Marc Copland New Quartet feat. Mark Feldman | 22.04.2022

Donaukurier | Karl Leitner
 

Der Pianist Marc Cop­land aus Philadelphia und der Geiger Mark Feldman aus Chicago. Die beiden Hauptakteure des Abends haben einiges gemeinsam. Beide sind wegweisende Vertreter ihres Faches im heutigen Jazz, beide sind Freigeister und absolute Indi­vidualisten. Und schließlich haben beide jüngst Soloalben ohne jegliche Begleit­musiker veröffentlicht. Copland eine Hommage an den Gitarristen John Aber­crombie mit dem Titel „John“ und eine an den Bassisten Gary Peacock unter der Überschrift „Gary“, Feldman das Album „Sounding Point“.
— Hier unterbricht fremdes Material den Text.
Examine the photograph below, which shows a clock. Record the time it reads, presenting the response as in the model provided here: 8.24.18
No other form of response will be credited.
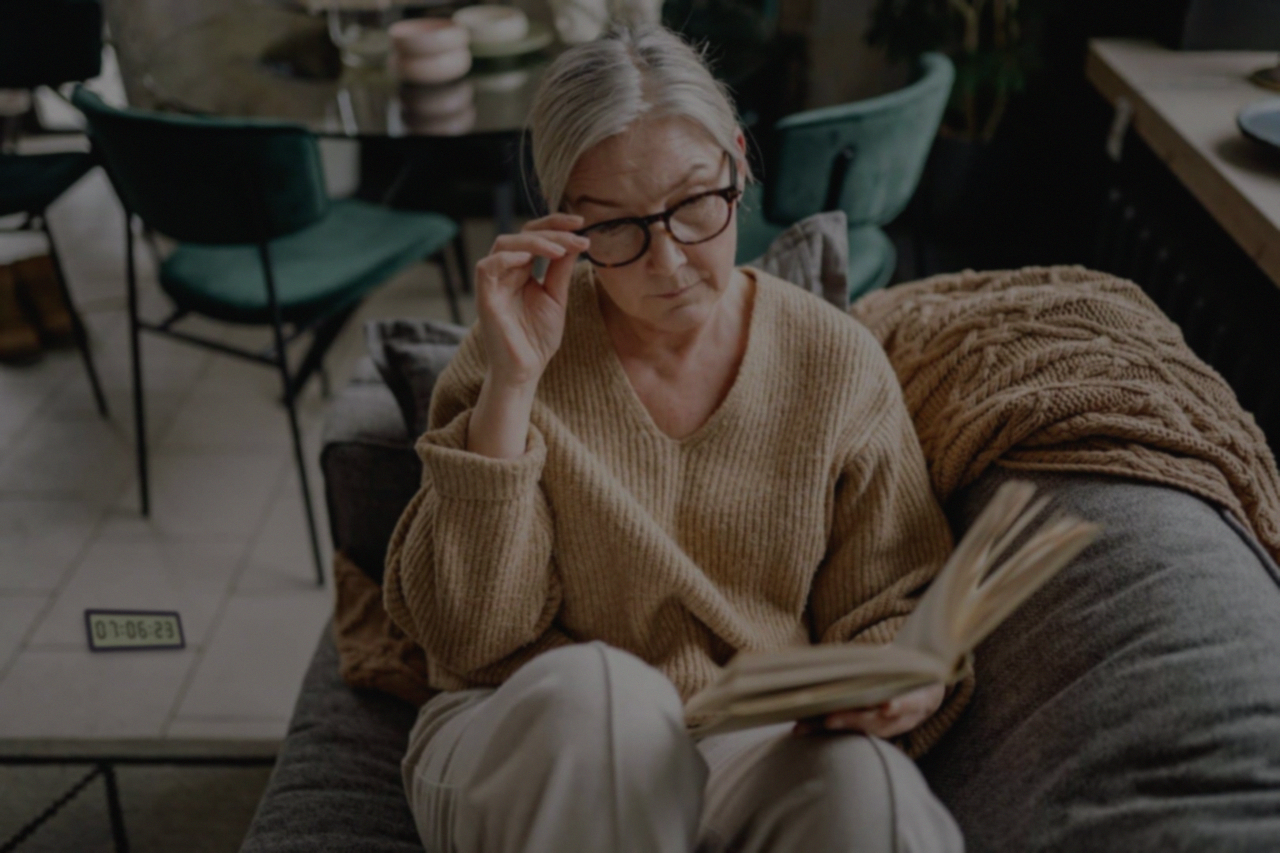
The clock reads 7.06.23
Nach alldem ist nun das Marc Copland New Quartet feat. Mark Feldman zu Gast im Neuburger Birdland Jazzclub, das mit Beteiligung von Jonas Burgwin­kel am Schlagzeug und des Kontrabas­sisten Felix Henkel­hausen – beides ihrer­seits wiederum Spitzenkräfte des euro­päischen Jazz – ein Konzert gibt, das man durchaus mit „Aktion-Reaktion-In­teraktion“ betiteln könnte. Copland ist bekannt dafür, äu­ßerst sensibel, ja gera­dezu seismogra­fisch, auf seine Umge­bung zu reagieren, um auf der Basis des­sen, was auf ihn an akustischen oder emotionalen Reizen einströmt, selbst ak­tiv zu werden. Seine Kollegen liefern ihm den Input, umge­kehrt konfrontiert er sie wiederum mit seinen Ideen, die dann gemeinsam verar­beitet werden.

Als Paradebeispiel mag die Feld­man-Komposition „Elegy“ dienen, die in Pa­pierform nur vier Notenzeilen lang ist, in Echtzeit aber knappe 15 Minuten. Was während dieser Zeitspanne geschieht, ist völlig offen, auch für die Musiker selbst. Gerade dann freilich, wenn Vorgaben hinsichtlich des Tempos, der Taktart oder des Ablaufs wegfallen, entsteht eine re­gelrecht knisternde Spannung. Das Prin­zip funktio­niert in auch bei Abercrom­bie’s „Spring Song“ oder dessen balla­deskem „Sad Song“, bei Standards wie „East Of The Sun“, anlässlich einer wun­derschönen Bearbeitung von „Greenslee­ves“ in der Zugabe, besonders ein­drucksvoll aber bei Mongo Santamaria’s „Afro Blue“ und dessen Cuban Flair, wenn das Thema nur kurz angerissen wird und im weiteren Verlauf nur noch verklausuliert, bruchstück- oder sche­menhaft auftaucht. Man will es greifen, erwischt es aber nie wirklich, bis sich ganz am Ende in einer Art Coda alles, wie von Zauberhand inszeniert, wieder zusammenfügt.

Das Konzert des Marc Copland New Quartet ist eines, in dem es in besonde­rem Maße auch um künstlerische Frei­heit geht, um die Möglichkeit, auf Kon­ventionen zu pfeifen und sich von Inspi­ration, Eingebung und Befindlichkeit lei­ten zu lassen und in dieser speziellen Si­tuation das zu tun, was einem richtig er­scheint. Am nächsten Abend, wenn die Umstände andere sind, werden die sel­ben Stücke vermutlich komplett anders ablaufen. In diesem Sinne sind die zwei Stunden im Birdland einzigartig, nicht wiederholbar, Weltpremieren sozusagen, die aus dem Moment heraus entstehen, nur im Ansatz einem Plan folgen, der aber jederzeit geändert, völlig umgewor­fen oder spontan neu erfunden werden kann. Drahtzieher ist Copland, von des­sen Wagemut sich seine Kollegen als gleichwertige Partner anstecken lassen. Zöge einer nicht mit, ginge es nicht, ge­meinsam sind sie an diesem Abend ein Quell nie versie­gender Kreativität.